**PROBLEM TO SOLVE**
Rewrite the lines from the one with "Evil Dead | Year: bold -> normal" to the one with "Texas Chainsaw Massacre | Year: 2022 -> 2023", changing "Year" to "Release year" and keeping everything else the same. Leave the pictures out of your answer.

**RECORDS SUPPLIED**

#####

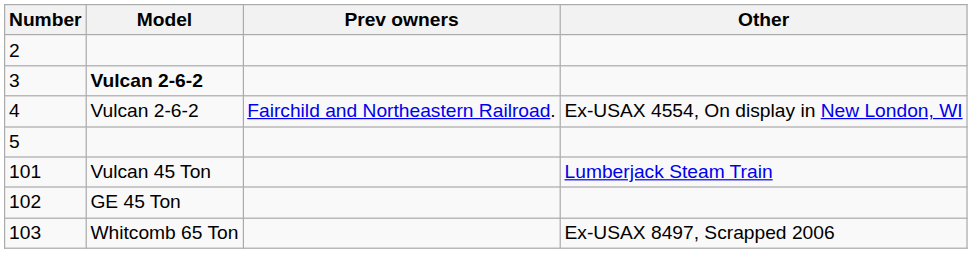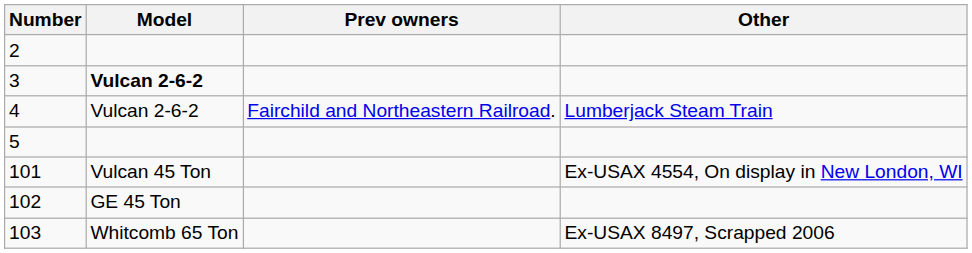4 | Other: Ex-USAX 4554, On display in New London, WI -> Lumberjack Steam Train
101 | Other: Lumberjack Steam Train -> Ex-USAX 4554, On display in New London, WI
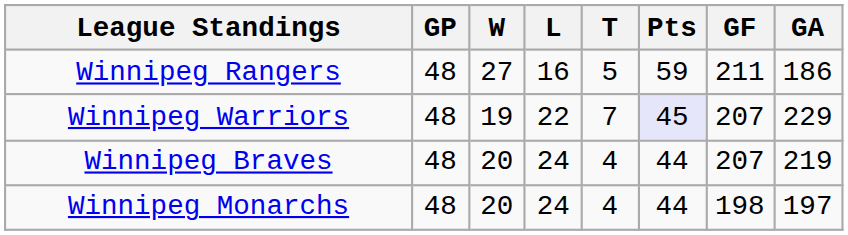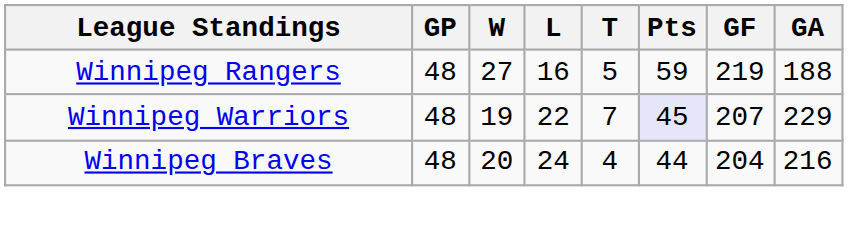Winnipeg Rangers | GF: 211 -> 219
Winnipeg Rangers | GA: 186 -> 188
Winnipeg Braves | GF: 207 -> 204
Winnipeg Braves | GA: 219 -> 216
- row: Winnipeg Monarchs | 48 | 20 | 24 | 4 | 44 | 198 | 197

#####

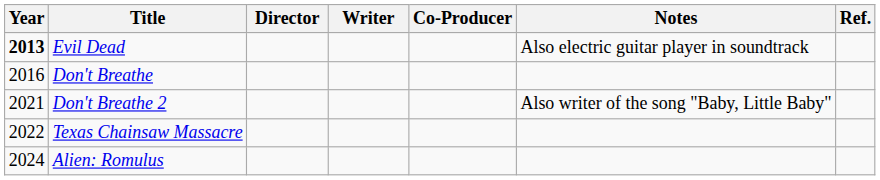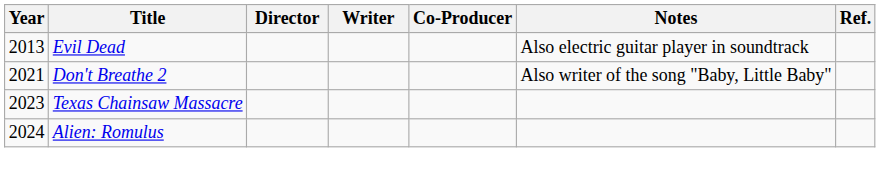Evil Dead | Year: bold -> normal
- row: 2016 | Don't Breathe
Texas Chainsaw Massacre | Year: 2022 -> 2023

#####

**CORRECT ANSWER**
Evil Dead | Release year: bold -> normal
- row: 2016 | Don't Breathe
Texas Chainsaw Massacre | Release year: 2022 -> 2023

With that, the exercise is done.